When Raj Thackeray and his hotheads in Mumbai started attacking those they considered outsiders, there was justified outrage because Indians have the right in general to move freely, and don’t require permits to live or work in other parts of the country. The bullying in Haryana is, however, state-sanctioned, and it will have long-term consequences: The evicted may not return, particularly if they find opportunities elsewhere, and that can have crippling consequences for Gurgaon’s economy.
The move in Haryana is also unconstitutional. A poor villager from Bihar has the right to move to Gurgaon—as indeed Balram Halwai does in Aravind Adiga’s novel, The White Tiger (2008). Poverty drives the rural poor into the cities, but once there, the migrants show their determination to improve their lives. Sending them back to the dust bowl is inhuman.
The officials claim that they are removing the people without proper papers. This is straight out of an authoritarian society where the individual is subservient to the state and must prove his identity. It helps segregate people. In South Africa during the apartheid, the Group Areas Act forced non-whites to live in specific areas, and to enforce it, there was the Pass Law, which forced blacks to carry at all times a passbook that they called dompas (for dumb pass). China’s hukou system treats rural migrants in cities as second-class citizens, denying them equal opportunities in jobs and housing.
India is, of course, not there yet, but it has carried out mass evictions, and officials know how to destroy residents’ records to make removals easier. The Unique Identification Authority of India won’t fix the problem, because decisions would remain in the hands of a lathi-wielding cop. If the authorities haven’t registered a person’s new address or refuse to do so, the all-important number would be worthless. As the Delhi-based human rights lawyer Usha Ramanathan explains, how long a person has stayed at a place will determine certain rights. If the authorities don’t register the changed address, then, as has been the case with voter identity cards, people’s rights can get denied. They will lose rights, too, if their previous address was demolished as being illegal. “This is what we understand as double jeopardy, and sociologists call exclusion, and it is beyond the law," she says.
Indian courts have ruled for the poor—the Olga Tellis case of 1985 prevented the state from evicting even illegal slum dwellers without due process. More recently, in the Sudama Singh case, the court upheld the rights of slum dwellers to humane relocation where their lands were being acquired for public purposes.
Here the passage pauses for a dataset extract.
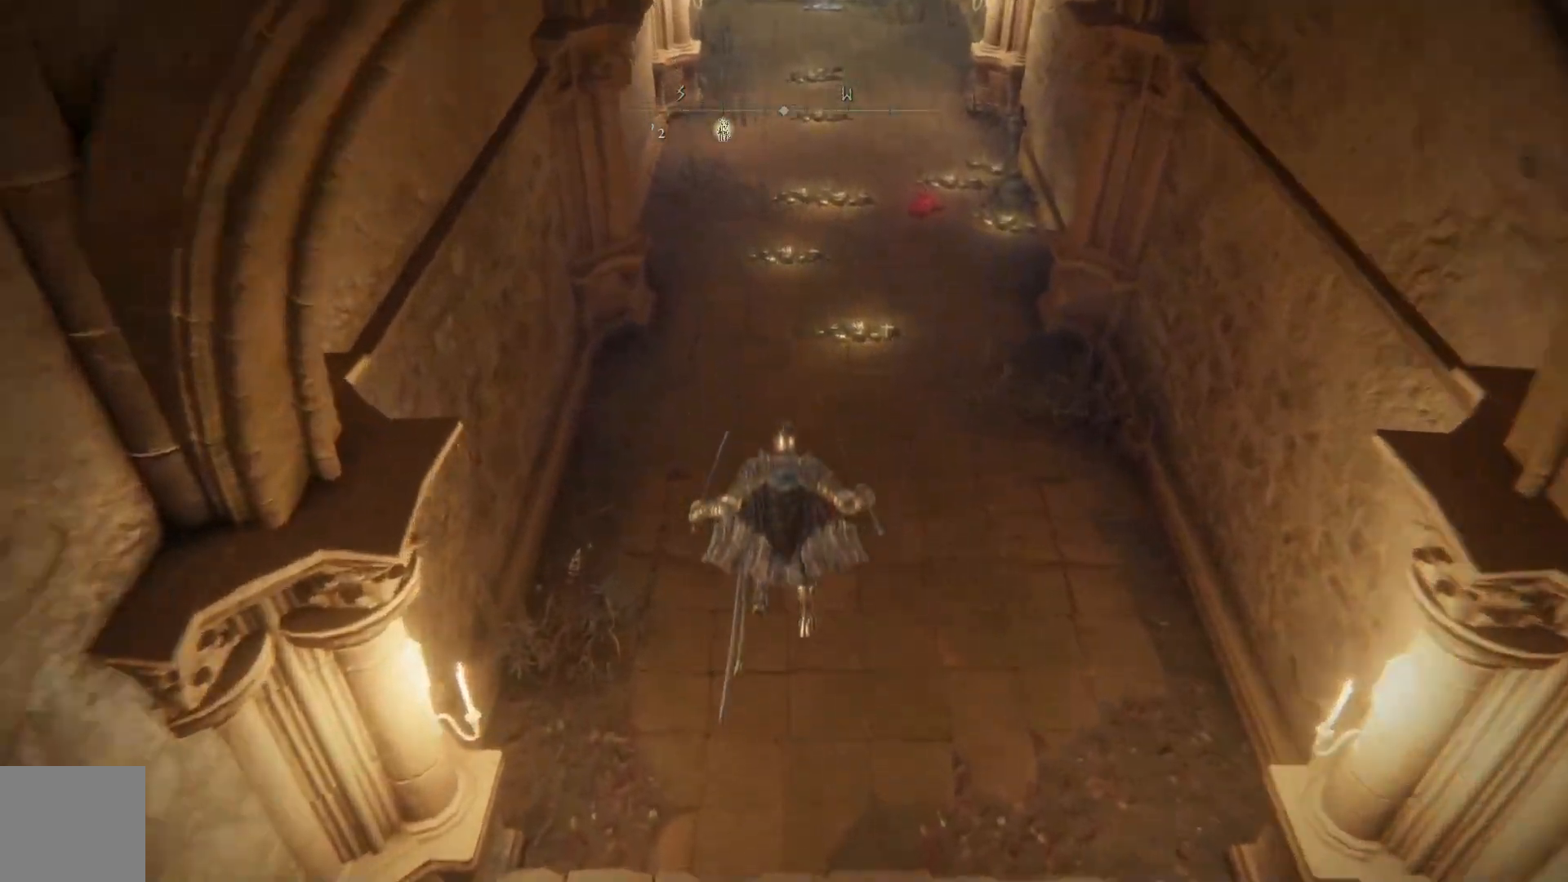
{"buttons": ["B"], "left_stick": "up", "right_stick": "center", "events": []}
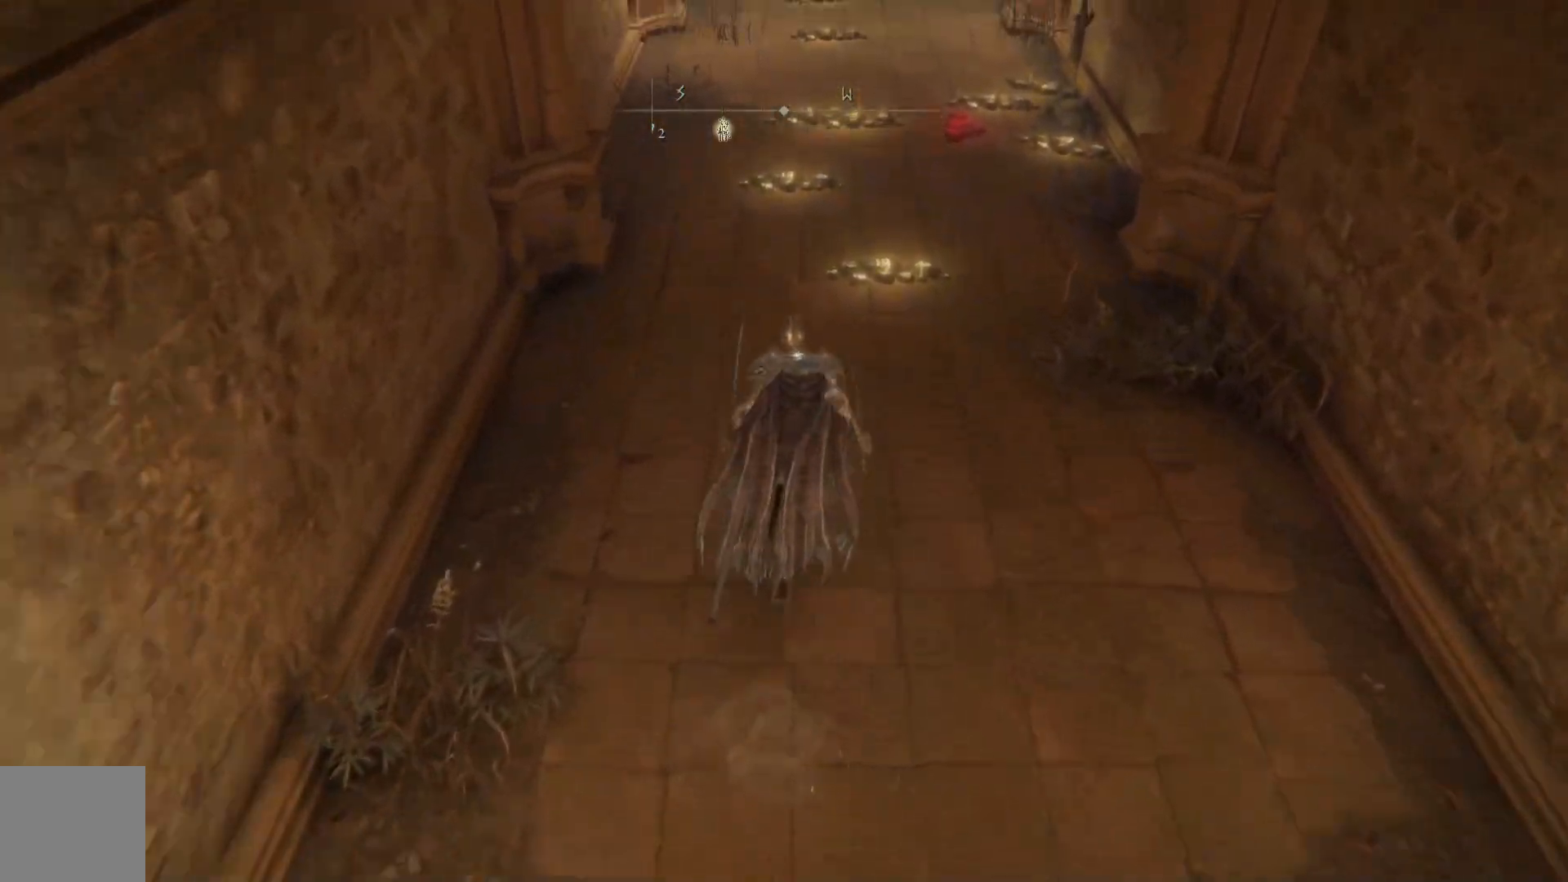
{"buttons": [], "left_stick": "up", "right_stick": "center", "events": [[250, "B", "up"]]}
Yet, impunity prevails. London-based journalist Amelia Gentleman, who reported out of India for several years, had interviewed some of the 5,000 people whose homes were destroyed to make way for the athletes’ village. She noted in The Guardian: “Few had enough money to rebuild their homes. The poorest were living beneath plastic sheets, draped, at shoulder height, over a framework of wooden sticks." The new site lacked water supply or transport to take them back to their jobs in Delhi. “There was a particularly depressing absurdity in the amount of misery triggered during the planning of the athletes’ village—a construction that would only be operational for a short period," she writes.
What’s supposed to distinguish India from China is not the economic growth rate, but how the system treats its people. In India, the individual, not the state, is supposed to be at the centre; instead, the state is increasingly towering over the powerless.